- [DIRECTION]:
Repeat every line of the entries below word for word.

====== RECORDS SHOWN ======

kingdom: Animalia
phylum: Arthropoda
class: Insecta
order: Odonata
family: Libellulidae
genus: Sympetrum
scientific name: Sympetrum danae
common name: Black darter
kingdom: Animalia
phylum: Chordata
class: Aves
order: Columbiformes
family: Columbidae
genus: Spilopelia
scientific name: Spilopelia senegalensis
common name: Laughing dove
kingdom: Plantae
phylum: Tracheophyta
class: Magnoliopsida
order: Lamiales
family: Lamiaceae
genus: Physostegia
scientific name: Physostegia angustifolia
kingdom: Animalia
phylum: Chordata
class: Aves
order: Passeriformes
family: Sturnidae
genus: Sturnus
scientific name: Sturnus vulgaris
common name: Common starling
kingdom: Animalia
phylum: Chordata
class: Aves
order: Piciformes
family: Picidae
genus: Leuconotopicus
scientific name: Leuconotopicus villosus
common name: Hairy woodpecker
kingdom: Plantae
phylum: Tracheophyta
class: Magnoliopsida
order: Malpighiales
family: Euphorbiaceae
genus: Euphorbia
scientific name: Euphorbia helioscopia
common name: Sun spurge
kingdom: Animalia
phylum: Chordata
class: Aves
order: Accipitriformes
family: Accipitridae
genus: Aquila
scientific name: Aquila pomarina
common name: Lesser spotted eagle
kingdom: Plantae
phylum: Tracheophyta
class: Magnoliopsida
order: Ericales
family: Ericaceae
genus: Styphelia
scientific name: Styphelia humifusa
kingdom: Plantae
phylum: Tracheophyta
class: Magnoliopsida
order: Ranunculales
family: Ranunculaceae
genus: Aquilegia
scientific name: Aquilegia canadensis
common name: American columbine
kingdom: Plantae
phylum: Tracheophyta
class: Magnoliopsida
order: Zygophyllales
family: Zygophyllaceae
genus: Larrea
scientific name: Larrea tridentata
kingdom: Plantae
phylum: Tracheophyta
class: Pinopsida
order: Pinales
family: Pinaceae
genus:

======

- [ANSWER TO THIS TASK]:
kingdom: Animalia
phylum: Arthropoda
class: Insecta
order: Odonata
family: Libellulidae
genus: Sympetrum
scientific name: Sympetrum danae
common name: Black darter
kingdom: Animalia
phylum: Chordata
class: Aves
order: Columbiformes
family: Columbidae
genus: Spilopelia
scientific name: Spilopelia senegalensis
common name: Laughing dove
kingdom: Plantae
phylum: Tracheophyta
class: Magnoliopsida
order: Lamiales
family: Lamiaceae
genus: Physostegia
scientific name: Physostegia angustifolia
kingdom: Animalia
phylum: Chordata
class: Aves
order: Passeriformes
family: Sturnidae
genus: Sturnus
scientific name: Sturnus vulgaris
common name: Common starling
kingdom: Animalia
phylum: Chordata
class: Aves
order: Piciformes
family: Picidae
genus: Leuconotopicus
scientific name: Leuconotopicus villosus
common name: Hairy woodpecker
kingdom: Plantae
phylum: Tracheophyta
class: Magnoliopsida
order: Malpighiales
family: Euphorbiaceae
genus: Euphorbia
scientific name: Euphorbia helioscopia
common name: Sun spurge
kingdom: Animalia
phylum: Chordata
class: Aves
order: Accipitriformes
family: Accipitridae
genus: Aquila
scientific name: Aquila pomarina
common name: Lesser spotted eagle
kingdom: Plantae
phylum: Tracheophyta
class: Magnoliopsida
order: Ericales
family: Ericaceae
genus: Styphelia
scientific name: Styphelia humifusa
kingdom: Plantae
phylum: Tracheophyta
class: Magnoliopsida
order: Ranunculales
family: Ranunculaceae
genus: Aquilegia
scientific name: Aquilegia canadensis
common name: American columbine
kingdom: Plantae
phylum: Tracheophyta
class: Magnoliopsida
order: Zygophyllales
family: Zygophyllaceae
genus: Larrea
scientific name: Larrea tridentata
kingdom: Plantae
phylum: Tracheophyta
class: Pinopsida
order: Pinales
family: Pinaceae
genus:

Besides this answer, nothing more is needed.